But could this idea work for me, the woman who solves problems and fixes sentences for a living? Could the way toward not giving up on a person start with giving up? If I was to turn the problem over to a higher power, I would have to get Jack Bauer out of my head. And as I think we’ve established, Federal Agent Bauer doesn’t go gently into the night.


In my twenties, when I was still new to yoga and before I’d taken 500-plus classes, an instructor said to me, “Don’t try hard. Never try hard.” It was the dumbest thing I’d ever heard, and I never went back to his class again.

On the first date I had in 2002 with my now-husband, I told him I had just been laid off from my job and was going to be a freelance writer. He tried to talk me out of it. Watch me defy the odds, dude, I thought. He’s been a stay-at-home dad since 2008, and I’ve supported us with freelancing.

And someday soon, if I don’t give up—which I won’t!—I’ll have my novels published. Some aspiring writer will ask how I did it, and I will say, “I just didn’t give up.” The key to life, I will tell them, is to set your mind to get the result you want, and if someone thinks you can’t do it, that’s all the more motivation.

Being a doer, a not-giver-upper, a narrative-maker works in all areas of life. Really well, in fact. Except, that is, the ones involving other people.

During a long vent session, I was telling my friend, Emily, about this situation. How it seemed like nothing was ever going to change, how I knew I couldn’t control things but didn’t actually know what to do with my arms and legs while I sat there unable to find the fix for a terrible situation. She said, “Do you know the parable of the Chinese farmer?”

It’s a 2,000-year-old story that goes like this: A farmer and his son relied on their trusty horse to help tend their fields. One day, the horse ran away. “What terrible luck that your horse ran away!” the farmer’s neighbors all said. The farmer shrugged his shoulders and said, “Bad luck? Good luck? Who knows?”

A day or so later, the horse came back with two wild horses following him. “What great luck that you have two more horses!” the neighbors said. The farmer again shrugged. “Good, bad, who knows?”

Supplied entries:
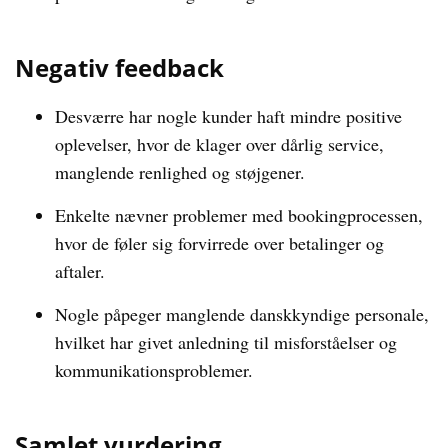
Negativ feedback
Desværre har nogle kunder haft mindre positive
oplevelser, hvor de klager over dårlig service,
manglende renlighed og støjgener.
Enkelte nævner problemer med bookingprocessen,
hvor de føler sig forvirrede over betalinger og
aftaler.
Nogle påpeger manglende danskkyndige personale,
hvilket har givet anledning til misforståelser og
kommunikationsproblemer.
Samlet vurdering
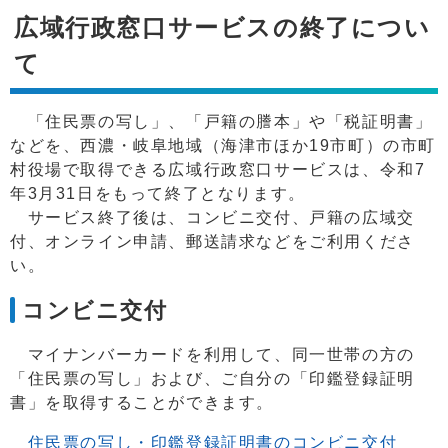
広域行政窓口サービスの終了につい
て
「住民票の写し」、「戸籍の謄本」や「税証明書」
などを、西濃・岐阜地域（海津市ほか19市町）の市町
村役場で取得できる広域行政窓口サービスは、令和7
年3月31日をもって終了となります。
サービス終了後は、コンビニ交付、戸籍の広域交
付、オンライン申請、郵送請求などをご利用くださ
い。
コンビニ交付
マイナンバーカードを利用して、同一世帯の方の
「住民票の写し」および、ご自分の「印鑑登録証明
書」を取得することができます。
住民票の写し・印鑑登録証明書のコンビニ交付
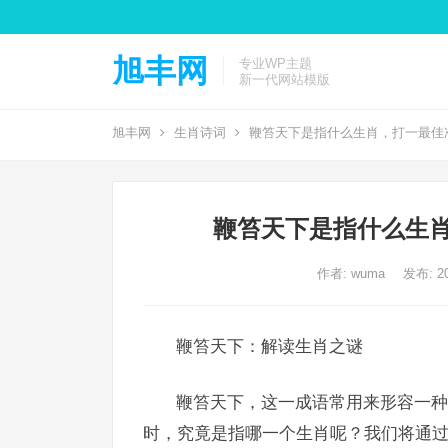
旭丰网
专业WP主题
新一代网站模版
旭丰网
生肖诗词
鞭笞天下是指什么生肖，打一最佳
鞭笞天下是指什么生肖
作者:
wuma
发布: 20
鞭笞天下：解读生肖之谜
鞭笞天下，这一成语常用来形容一种
时，究竟是指哪一个生肖呢？我们将通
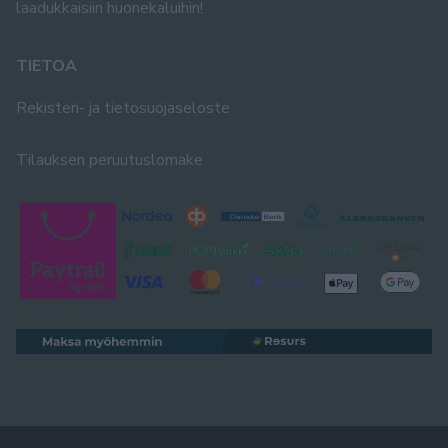
laadukkaisiin huonekaluihin!
TIETOA
Rekisteri- ja tietosuojaseloste
Tilauksen peruutuslomake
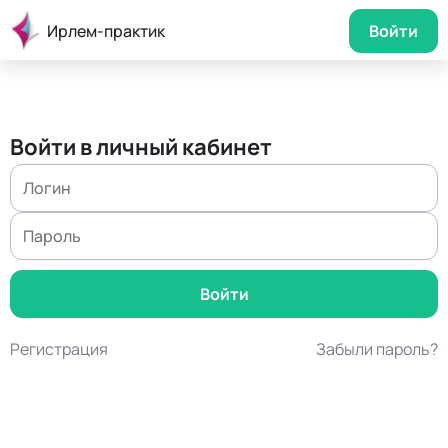
Ирлем-практик
Войти
Войти в личный кабинет
Регистрация
Забыли пароль?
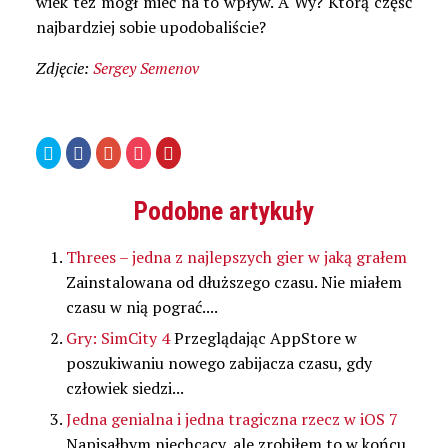
wiek też mógł mieć na to wpływ. A Wy? Którą część
najbardziej sobie upodobaliście?
Zdjęcie:
Sergey Semenov
Udostępnij
Kliknij,
Kliknij,
Kliknij
Udostępniej
na
aby
aby
by
na
Twitterze(Otwiera
udostępnić
udostępnić
udostępnić
Pinterest(Otwiera
się
na
na
w
się
w
Facebooku(Otwiera
Google+
serwisie
w
Podobne artykuły
nowym
się
(Otwiera
Pocket(Otwiera
nowym
oknie)
w
się
się
oknie)
nowym
w
w
oknie)
nowym
nowym
Threes – jedna z najlepszych gier w jaką grałem
oknie)
oknie)
Zainstalowana od dłuższego czasu. Nie miałem
czasu w nią pograć....
Gry: SimCity 4
Przeglądając AppStore w
poszukiwaniu nowego zabijacza czasu, gdy
człowiek siedzi...
Jedna genialna i jedna tragiczna rzecz w iOS 7
Napisałbym niechcący, ale zrobiłem to w końcu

What to work on:
A) In the excerpt about giving up, what has the narrator's husband done since 2008?
B) Sum up the excerpt about giving up in two sentences.
C) Using the excerpt about giving up, decide whether each statement agrees with it. Answer yes or no, and quote the words that decide it.
(i) On their first date, the narrator's now-husband encouraged the plan to become a freelance writer.
(ii) The narrator never returned to the yoga instructor's class after being told not to try hard.
(iii) In the parable, the runaway horse comes back with two wild horses.

Exercise results:
A) He has been a stay-at-home dad.

B) The narrator has succeeded by refusing to give up, including in a freelance writing career that has supported the family, but finds this approach fails in areas of life involving other people and wonders whether not giving up on a person could start with giving up. During a vent session, a friend named Emily brings up the parable of the Chinese farmer, who answers his neighbors' talk of bad and good luck with a shrug and "who knows?"

C)
(i) No: "He tried to talk me out of it."
(ii) Yes: "I never went back to his class again."
(iii) Yes: "the horse came back with two wild horses following him"